Stored data entries:
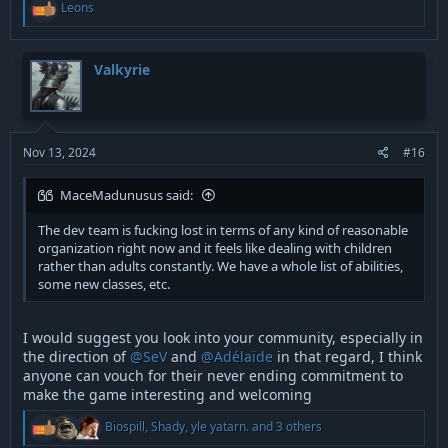
R
Leons
e
a
c
t
Valkyrie
i
o
n
s
:
Nov 13, 2024
#16
MaceMadunusus said:
The dev team is fucking lost in terms of any kind of reasonable
organization right now and it feels like dealing with children
rather than adults constantly. We have a whole list of abilities,
some new classes, etc.
I would suggest you look into your community, especially in
the direction of
@SeV
and
@Adélaïde
in that regard, I think
anyone can vouch for their never ending commitment to
make the game interesting and welcoming
R
Biospill
,
Shady
,
yle yatarn.
and 3 others
e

• **Requirement**
Please give the data above again in exact form and omit every picture.

• **Answer box**
R
Leons
e
a
c
t
Valkyrie
i
o
n
s
:
Nov 13, 2024
#16
MaceMadunusus said:
The dev team is fucking lost in terms of any kind of reasonable
organization right now and it feels like dealing with children
rather than adults constantly. We have a whole list of abilities,
some new classes, etc.
I would suggest you look into your community, especially in
the direction of
@SeV
and
@Adélaïde
in that regard, I think
anyone can vouch for their never ending commitment to
make the game interesting and welcoming
R
Biospill
,
Shady
,
yle yatarn.
and 3 others
e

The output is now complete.